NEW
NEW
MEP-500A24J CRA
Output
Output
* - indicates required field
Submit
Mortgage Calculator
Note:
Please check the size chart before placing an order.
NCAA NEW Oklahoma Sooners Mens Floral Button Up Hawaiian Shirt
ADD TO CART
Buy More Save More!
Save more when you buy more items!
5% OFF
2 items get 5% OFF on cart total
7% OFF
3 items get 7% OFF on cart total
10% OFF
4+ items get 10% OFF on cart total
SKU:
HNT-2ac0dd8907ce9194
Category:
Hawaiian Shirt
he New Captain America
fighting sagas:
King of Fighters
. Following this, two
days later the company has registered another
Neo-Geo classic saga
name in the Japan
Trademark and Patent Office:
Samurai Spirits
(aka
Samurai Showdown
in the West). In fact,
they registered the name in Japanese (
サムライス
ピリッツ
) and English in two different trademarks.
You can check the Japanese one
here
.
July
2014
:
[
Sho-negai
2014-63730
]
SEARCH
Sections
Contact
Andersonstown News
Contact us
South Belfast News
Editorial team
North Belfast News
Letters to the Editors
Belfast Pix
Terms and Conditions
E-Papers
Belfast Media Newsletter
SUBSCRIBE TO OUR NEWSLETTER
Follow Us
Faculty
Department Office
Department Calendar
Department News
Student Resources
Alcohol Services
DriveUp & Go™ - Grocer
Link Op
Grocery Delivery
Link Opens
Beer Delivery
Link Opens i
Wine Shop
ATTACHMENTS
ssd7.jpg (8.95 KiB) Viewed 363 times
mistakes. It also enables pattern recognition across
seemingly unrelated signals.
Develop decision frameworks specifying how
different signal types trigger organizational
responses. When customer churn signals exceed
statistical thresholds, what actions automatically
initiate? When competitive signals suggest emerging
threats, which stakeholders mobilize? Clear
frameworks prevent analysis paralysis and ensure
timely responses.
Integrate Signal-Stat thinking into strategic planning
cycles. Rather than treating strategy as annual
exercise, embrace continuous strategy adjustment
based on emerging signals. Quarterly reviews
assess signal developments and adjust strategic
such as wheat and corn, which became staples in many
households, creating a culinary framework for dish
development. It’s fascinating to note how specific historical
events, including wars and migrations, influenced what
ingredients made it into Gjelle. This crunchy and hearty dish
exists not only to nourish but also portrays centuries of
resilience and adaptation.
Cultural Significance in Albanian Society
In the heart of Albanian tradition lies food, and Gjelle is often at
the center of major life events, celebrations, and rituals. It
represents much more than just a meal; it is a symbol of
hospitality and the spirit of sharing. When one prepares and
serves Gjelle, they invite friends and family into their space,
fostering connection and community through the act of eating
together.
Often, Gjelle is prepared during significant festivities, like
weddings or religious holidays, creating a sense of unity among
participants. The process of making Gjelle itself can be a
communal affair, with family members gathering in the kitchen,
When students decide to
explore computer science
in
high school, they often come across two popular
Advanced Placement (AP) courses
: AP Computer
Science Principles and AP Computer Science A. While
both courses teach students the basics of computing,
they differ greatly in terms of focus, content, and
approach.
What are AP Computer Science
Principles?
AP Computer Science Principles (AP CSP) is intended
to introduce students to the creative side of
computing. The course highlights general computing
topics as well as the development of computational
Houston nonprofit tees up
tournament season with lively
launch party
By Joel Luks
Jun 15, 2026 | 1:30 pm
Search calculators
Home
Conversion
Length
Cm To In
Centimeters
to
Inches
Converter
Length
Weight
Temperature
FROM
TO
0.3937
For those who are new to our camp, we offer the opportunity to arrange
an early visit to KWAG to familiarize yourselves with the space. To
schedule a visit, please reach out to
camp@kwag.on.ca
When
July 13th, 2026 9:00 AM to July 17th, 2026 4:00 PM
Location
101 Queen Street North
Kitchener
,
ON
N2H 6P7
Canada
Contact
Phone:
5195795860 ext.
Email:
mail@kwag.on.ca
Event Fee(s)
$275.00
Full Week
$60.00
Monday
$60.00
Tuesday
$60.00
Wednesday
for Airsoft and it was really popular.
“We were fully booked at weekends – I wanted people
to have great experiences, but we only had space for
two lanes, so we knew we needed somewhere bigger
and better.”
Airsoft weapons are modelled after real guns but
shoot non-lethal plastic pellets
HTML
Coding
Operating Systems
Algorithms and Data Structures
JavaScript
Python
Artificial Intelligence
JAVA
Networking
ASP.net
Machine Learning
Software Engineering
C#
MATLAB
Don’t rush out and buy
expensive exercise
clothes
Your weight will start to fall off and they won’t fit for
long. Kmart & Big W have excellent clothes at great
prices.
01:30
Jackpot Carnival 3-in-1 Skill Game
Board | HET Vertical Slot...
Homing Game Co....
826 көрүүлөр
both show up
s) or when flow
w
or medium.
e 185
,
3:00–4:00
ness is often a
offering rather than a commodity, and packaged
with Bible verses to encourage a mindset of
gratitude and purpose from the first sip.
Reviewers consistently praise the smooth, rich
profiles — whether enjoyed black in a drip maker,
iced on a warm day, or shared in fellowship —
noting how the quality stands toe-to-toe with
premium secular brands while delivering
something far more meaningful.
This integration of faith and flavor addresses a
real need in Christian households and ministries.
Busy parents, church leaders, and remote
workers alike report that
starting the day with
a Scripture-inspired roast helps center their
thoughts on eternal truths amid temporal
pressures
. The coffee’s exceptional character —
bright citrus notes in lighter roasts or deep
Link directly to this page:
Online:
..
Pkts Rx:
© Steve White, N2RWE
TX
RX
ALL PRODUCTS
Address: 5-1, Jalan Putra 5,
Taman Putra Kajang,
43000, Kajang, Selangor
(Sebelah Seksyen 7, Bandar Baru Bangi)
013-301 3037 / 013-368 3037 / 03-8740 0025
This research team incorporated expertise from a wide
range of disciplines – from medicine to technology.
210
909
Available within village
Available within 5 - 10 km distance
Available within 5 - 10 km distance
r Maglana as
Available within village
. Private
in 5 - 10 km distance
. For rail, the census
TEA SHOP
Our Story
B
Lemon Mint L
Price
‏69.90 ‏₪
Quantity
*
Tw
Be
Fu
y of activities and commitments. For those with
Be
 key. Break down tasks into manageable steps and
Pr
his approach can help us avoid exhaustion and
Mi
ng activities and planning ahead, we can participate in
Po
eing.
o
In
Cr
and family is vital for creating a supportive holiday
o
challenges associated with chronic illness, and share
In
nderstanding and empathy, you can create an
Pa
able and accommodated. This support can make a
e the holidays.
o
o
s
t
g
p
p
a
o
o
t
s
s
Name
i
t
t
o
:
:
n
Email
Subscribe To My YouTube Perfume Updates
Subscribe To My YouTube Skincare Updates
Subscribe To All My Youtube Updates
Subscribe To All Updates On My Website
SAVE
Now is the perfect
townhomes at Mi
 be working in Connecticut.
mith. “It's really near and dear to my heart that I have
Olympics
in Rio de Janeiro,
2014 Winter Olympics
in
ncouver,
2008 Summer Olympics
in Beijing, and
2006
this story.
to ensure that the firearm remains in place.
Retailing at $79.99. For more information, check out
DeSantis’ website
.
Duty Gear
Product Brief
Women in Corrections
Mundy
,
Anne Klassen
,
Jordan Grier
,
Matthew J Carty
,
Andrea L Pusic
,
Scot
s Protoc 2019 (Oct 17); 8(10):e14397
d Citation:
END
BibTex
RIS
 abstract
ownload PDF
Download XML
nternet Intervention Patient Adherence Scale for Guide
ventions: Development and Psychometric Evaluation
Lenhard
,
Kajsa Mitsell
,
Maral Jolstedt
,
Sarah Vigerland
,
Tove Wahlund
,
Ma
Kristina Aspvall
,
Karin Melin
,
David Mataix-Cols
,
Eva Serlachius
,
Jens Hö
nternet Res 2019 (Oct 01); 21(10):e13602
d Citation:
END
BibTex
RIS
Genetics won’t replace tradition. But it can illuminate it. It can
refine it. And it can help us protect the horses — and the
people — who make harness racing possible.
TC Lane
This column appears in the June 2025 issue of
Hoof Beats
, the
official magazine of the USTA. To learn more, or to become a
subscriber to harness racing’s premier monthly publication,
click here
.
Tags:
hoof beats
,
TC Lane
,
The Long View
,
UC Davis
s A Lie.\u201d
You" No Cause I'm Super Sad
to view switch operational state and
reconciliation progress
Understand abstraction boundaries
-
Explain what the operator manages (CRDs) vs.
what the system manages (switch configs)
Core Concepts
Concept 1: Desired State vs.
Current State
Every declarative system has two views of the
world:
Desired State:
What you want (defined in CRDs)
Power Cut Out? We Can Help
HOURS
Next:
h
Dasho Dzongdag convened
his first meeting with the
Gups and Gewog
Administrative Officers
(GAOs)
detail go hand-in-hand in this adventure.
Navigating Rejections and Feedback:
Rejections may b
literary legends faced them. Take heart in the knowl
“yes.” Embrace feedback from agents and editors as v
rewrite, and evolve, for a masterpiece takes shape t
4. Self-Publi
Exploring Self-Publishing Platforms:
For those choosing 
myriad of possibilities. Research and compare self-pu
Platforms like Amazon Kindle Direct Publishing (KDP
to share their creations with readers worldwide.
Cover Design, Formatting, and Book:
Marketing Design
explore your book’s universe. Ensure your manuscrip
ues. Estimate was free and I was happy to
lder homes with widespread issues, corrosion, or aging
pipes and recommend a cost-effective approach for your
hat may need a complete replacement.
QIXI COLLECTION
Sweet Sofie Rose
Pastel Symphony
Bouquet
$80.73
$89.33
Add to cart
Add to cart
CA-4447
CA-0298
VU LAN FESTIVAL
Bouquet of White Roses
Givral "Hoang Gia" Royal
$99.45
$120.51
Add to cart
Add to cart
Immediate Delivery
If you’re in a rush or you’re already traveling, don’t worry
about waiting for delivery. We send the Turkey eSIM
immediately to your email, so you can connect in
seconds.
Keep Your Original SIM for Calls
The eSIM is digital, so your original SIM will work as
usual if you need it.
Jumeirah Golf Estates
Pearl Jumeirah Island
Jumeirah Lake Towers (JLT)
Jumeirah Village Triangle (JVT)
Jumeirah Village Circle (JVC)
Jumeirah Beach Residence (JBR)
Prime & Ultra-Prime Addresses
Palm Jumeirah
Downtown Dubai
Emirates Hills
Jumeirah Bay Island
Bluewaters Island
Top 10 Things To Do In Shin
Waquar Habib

+++++

Task to complete:
In the records above, the line with "indicates required field" marks the start and the line with "he New Captain America" marks the end; copy that stretch exactly, both lines included, and nothing else.

Task result:
* - indicates required field
Submit
Mortgage Calculator
Note:
Please check the size chart before placing an order.
NCAA NEW Oklahoma Sooners Mens Floral Button Up Hawaiian Shirt
ADD TO CART
Buy More Save More!
Save more when you buy more items!
5% OFF
2 items get 5% OFF on cart total
7% OFF
3 items get 7% OFF on cart total
10% OFF
4+ items get 10% OFF on cart total
SKU:
HNT-2ac0dd8907ce9194
Category:
Hawaiian Shirt
he New Captain America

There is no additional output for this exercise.